TPW TV–Last of the Bayous
Monday, October 3rd, 2011This is Passport to Texas
Last of the Bayous airs this week on the Texas Parks and Wildlife TV series. It examines efforts to save Houston’s last natural namesake. Producer Ron Kabele.
Good grief! It’s the Bayou City and there are no more bayous. Now, they call it Bray’s Bayou and Sims’ Bayou, but they’re just channelized ditches. When I was a kid, we would play in bayous;
we would catch crawdads. The only thing you’re going to catch in a channelized ditch is a disease.
Did you learn anything about the effect on biodiversity from the channelization of bayous?

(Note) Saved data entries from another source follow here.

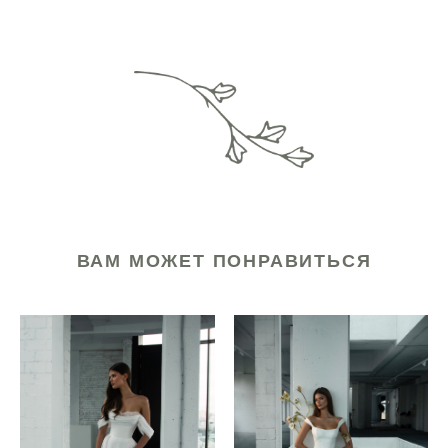
ВАМ МОЖЕТ ПОНРАВИТЬСЯ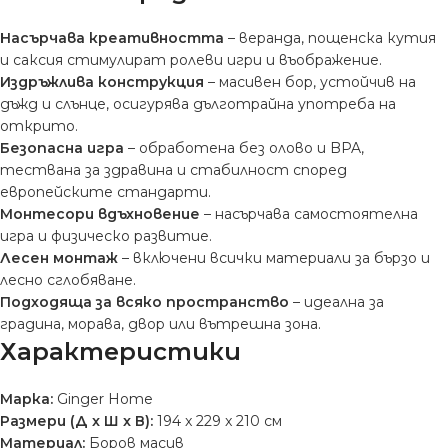
Насърчава креативността
– веранда, пощенска кутия
и саксия стимулират ролеви игри и въображение.
Издръжлива конструкция
– масивен бор, устойчив на
дъжд и слънце, осигурява дълготрайна употреба на
открито.
Безопасна игра
– обработена без олово и BPA,
тествана за здравина и стабилност според
европейските стандарти.
Монтесори вдъхновение
– насърчава самостоятелна
игра и физическо развитие.
Лесен монтаж
– включени всички материали за бързо и
лесно сглобяване.
Подходяща за всяко пространство
– идеална за
градина, морава, двор или вътрешна зона.
Характеристики
Марка:
Ginger Home
Размери (Д x Ш x В):
194 x 229 x 210 см
Материал:
Боров масив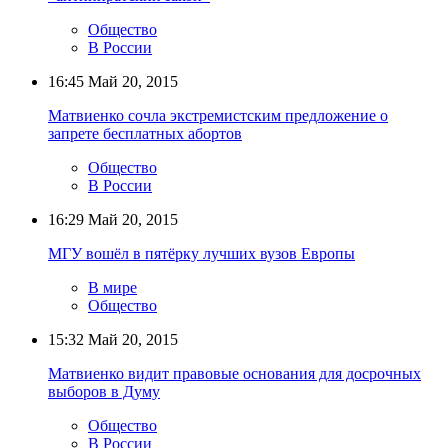
Общество
В России
16:45
Май 20, 2015
Матвиенко сочла экстремистским предложение о
запрете бесплатных абортов
Общество
В России
16:29
Май 20, 2015
МГУ вошёл в пятёрку лучших вузов Европы
В мире
Общество
15:32
Май 20, 2015
Матвиенко видит правовые основания для досрочных
выборов в Думу
Общество
В России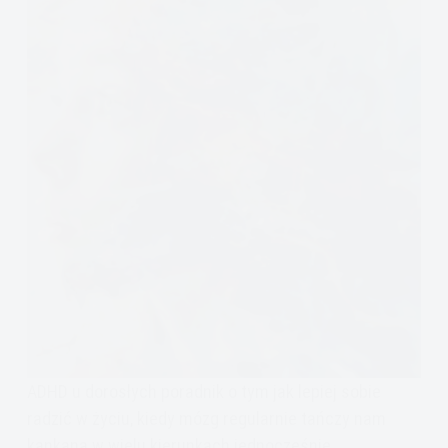
ADHD u dorosłych poradnik o tym jak lepiej sobie
radzić w życiu, kiedy mózg regularnie tańczy nam
kankana w wielu kierunkach jednocześnie.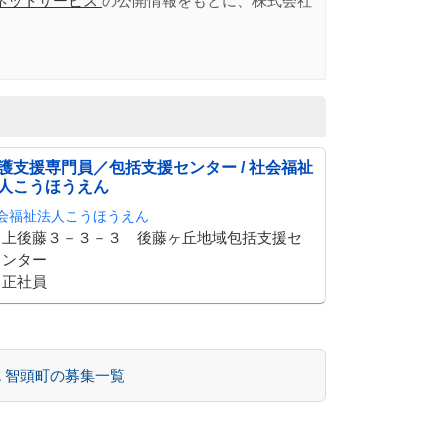
ネットサービス
の公開情報をもとに、株式会社
護支援専門員／包括支援センター / 社会福祉
人こうほうえん
会福祉法人こうほうえん
上後藤３－３－３ 後藤ヶ丘地域包括支援セ
ンター
正社員
 智頭町の募集一覧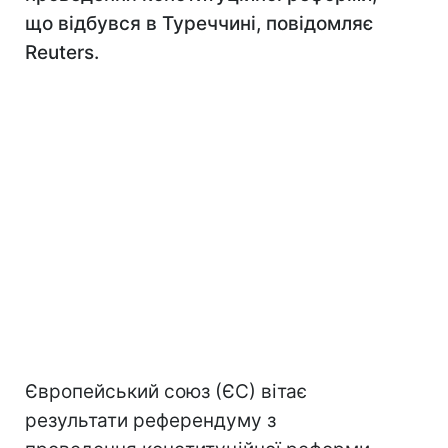
що відбувся в Туреччині, повідомляє
Reuters.
Європейський союз (ЄС) вітає
результати референдуму з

If you’ve ever seen Bray’s Bayou, it is basically concrete and mowed grass. Very similar to the hardwood bottomlands when they were replaced by pine plantations. Well, yes, there are trees—i.e. the
pines—but there’s no life around it. And around channelization, yes there’s the water, but there’s no functional ecosystem.
What do you want people to come away with after having seen this piece in October?
Maybe it will give them an idea of what Houston once was. And with other aspects of what made Houston the great city that it is—we’re just not going to throw it away for
the sake of progress.
Thanks, Ron.
The Sport Fish and Wildlife Restoration Program supports
our series.
For Texas Parks and Wildlife…I’m Cecilia Nasti.